**Description of the task**
Put these lines into a Markdown table with the columns Row and Line, numbering each line and skipping any blank ones. Leave the pictures out of the table.

**Material shown**
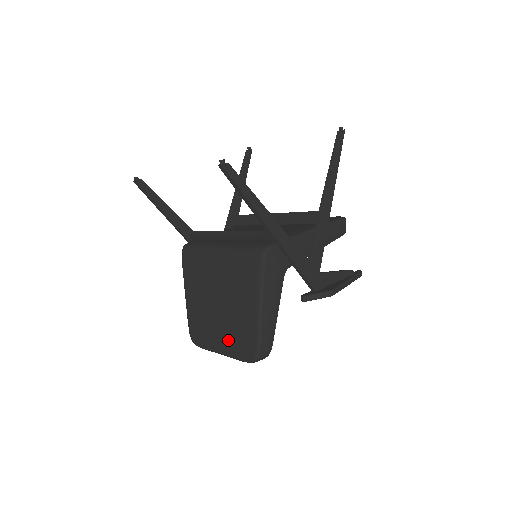
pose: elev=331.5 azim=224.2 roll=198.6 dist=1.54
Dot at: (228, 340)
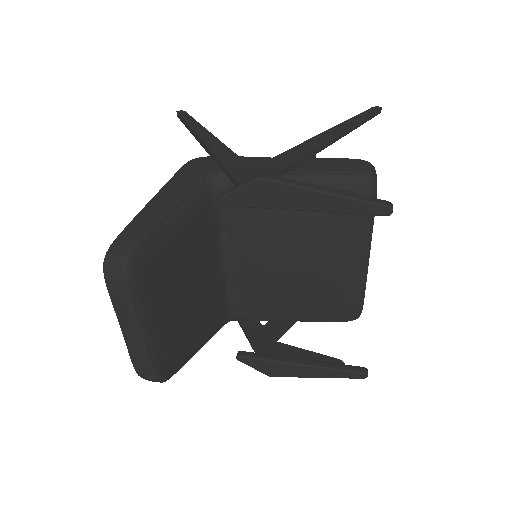
Dot at: occluded
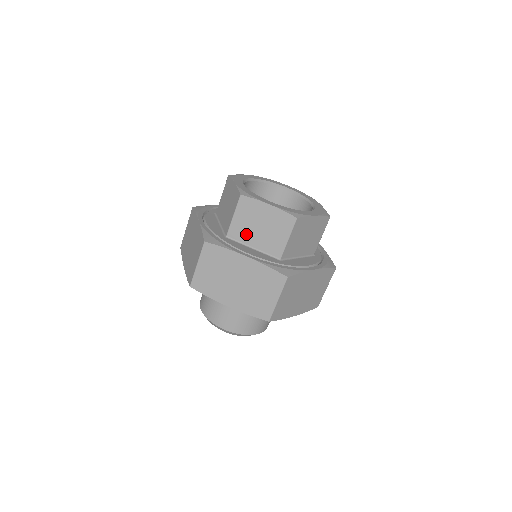
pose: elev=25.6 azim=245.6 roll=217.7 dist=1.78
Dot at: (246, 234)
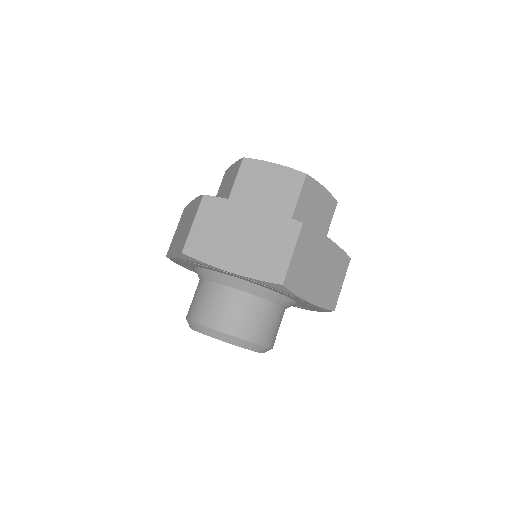
Dot at: (249, 198)
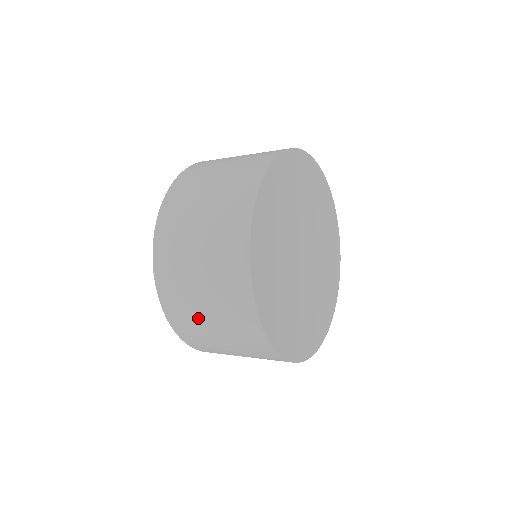
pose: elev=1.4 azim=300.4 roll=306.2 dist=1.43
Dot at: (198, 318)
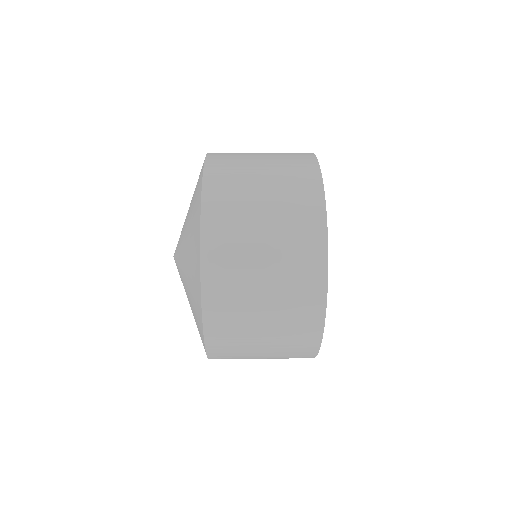
Dot at: (248, 281)
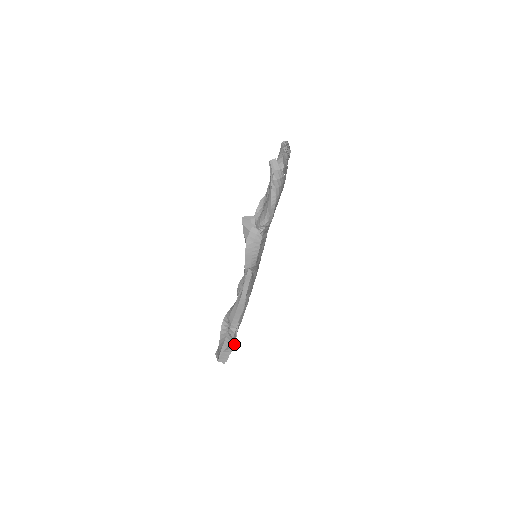
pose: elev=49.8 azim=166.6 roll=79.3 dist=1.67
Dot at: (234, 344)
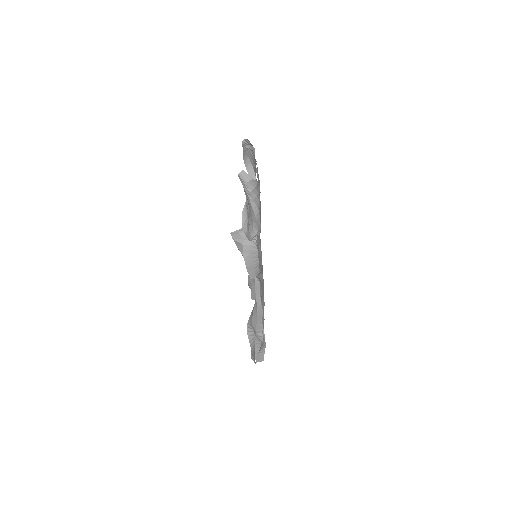
Dot at: (265, 344)
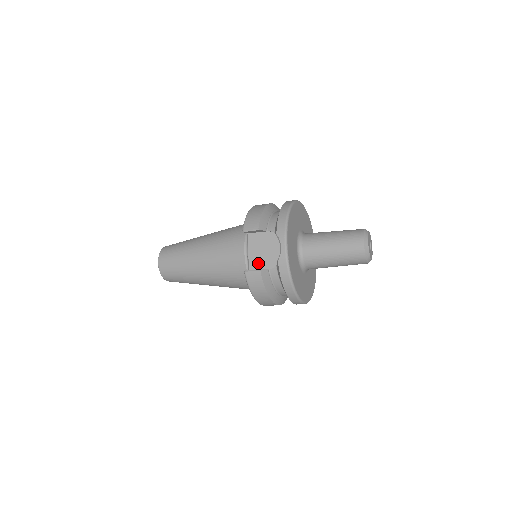
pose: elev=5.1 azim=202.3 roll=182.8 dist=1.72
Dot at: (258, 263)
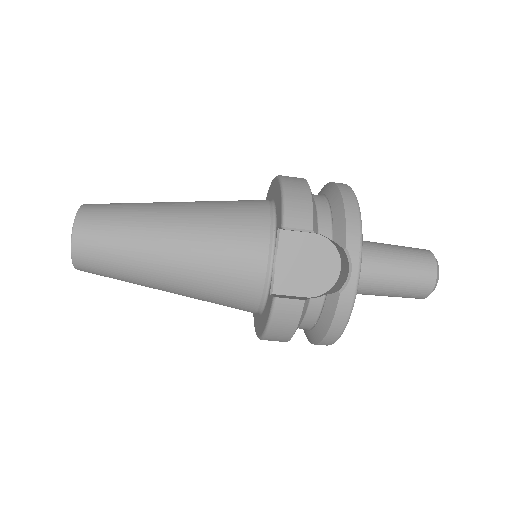
Dot at: (291, 283)
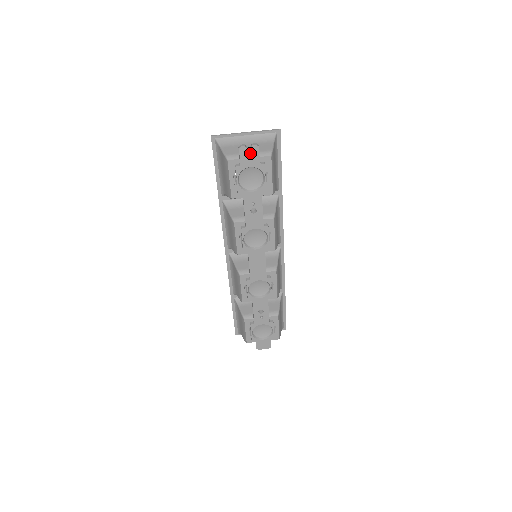
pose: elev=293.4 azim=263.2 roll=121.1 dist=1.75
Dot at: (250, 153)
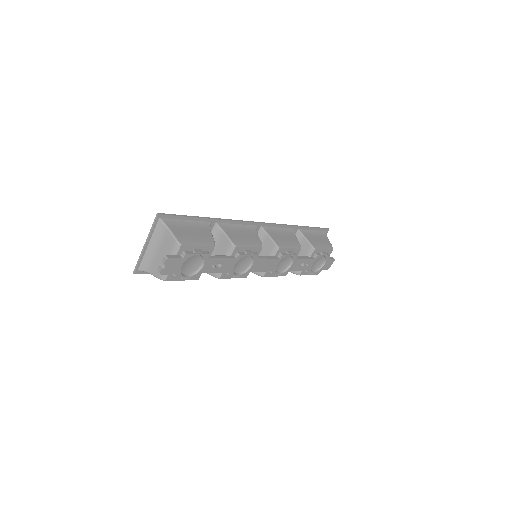
Dot at: (169, 266)
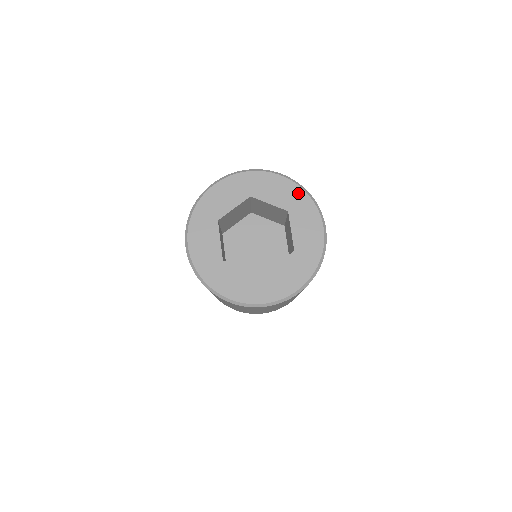
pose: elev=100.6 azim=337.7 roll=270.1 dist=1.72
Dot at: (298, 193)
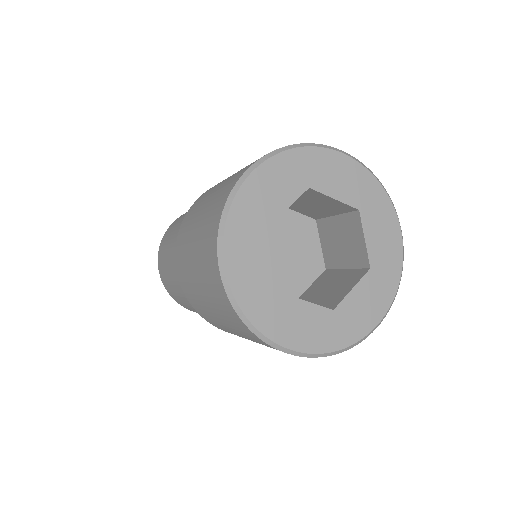
Dot at: (369, 182)
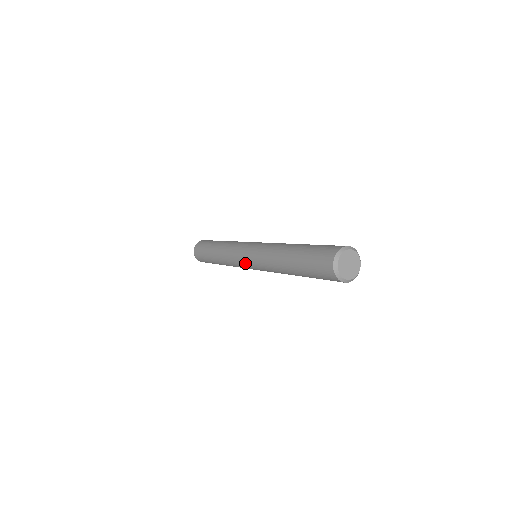
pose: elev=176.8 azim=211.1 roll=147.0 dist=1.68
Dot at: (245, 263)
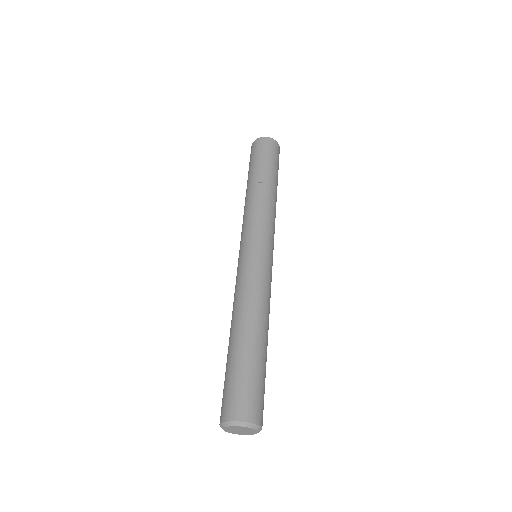
Dot at: (239, 251)
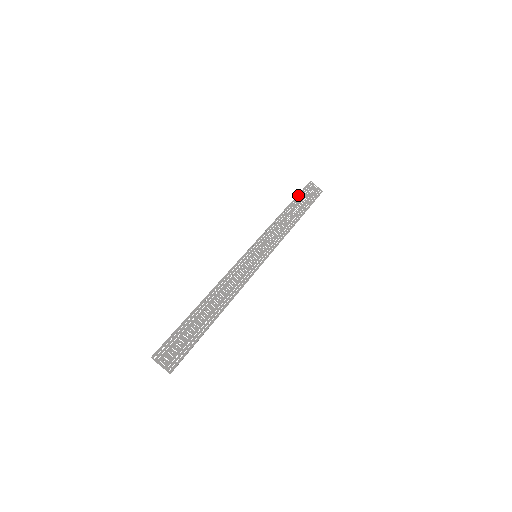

**Output**
| Row | Line |
|---|---|
| 1 | pose: elev=331.5 azim=224.2 roll=198.6 dist=1.54 |
| 2 | Dot at: (228, 340) |
| 3 | Dot at: occluded |
| 4 | pose: elev=25.6 azim=245.6 roll=217.7 dist=1.78 |
| 5 | Dot at: (246, 234) |
| 6 | Dot at: (249, 198) |
| 7 | pose: elev=1.4 azim=300.4 roll=306.2 dist=1.43 |
| 8 | Dot at: (198, 318) |
| 9 | Dot at: (248, 281) |
| 10 | pose: elev=49.8 azim=166.6 roll=79.3 dist=1.67 |
| 11 | Dot at: (234, 344) |
| 12 | Dot at: (265, 344) |
| 13 | pose: elev=5.1 azim=202.3 roll=182.8 dist=1.72 |
| 14 | Dot at: (258, 263) |
| 15 | Dot at: (291, 283) |
| 16 | pose: elev=293.4 azim=263.2 roll=121.1 dist=1.75 |
| 17 | Dot at: (250, 153) |
| 18 | Dot at: (169, 266) |
| 19 | pose: elev=100.6 azim=337.7 roll=270.1 dist=1.72 |
| 20 | Dot at: (298, 193) |
| 21 | Dot at: (369, 182) |
| 22 | pose: elev=176.8 azim=211.1 roll=147.0 dist=1.68 |
| 23 | Dot at: (245, 263) |
| 24 | Dot at: (239, 251) |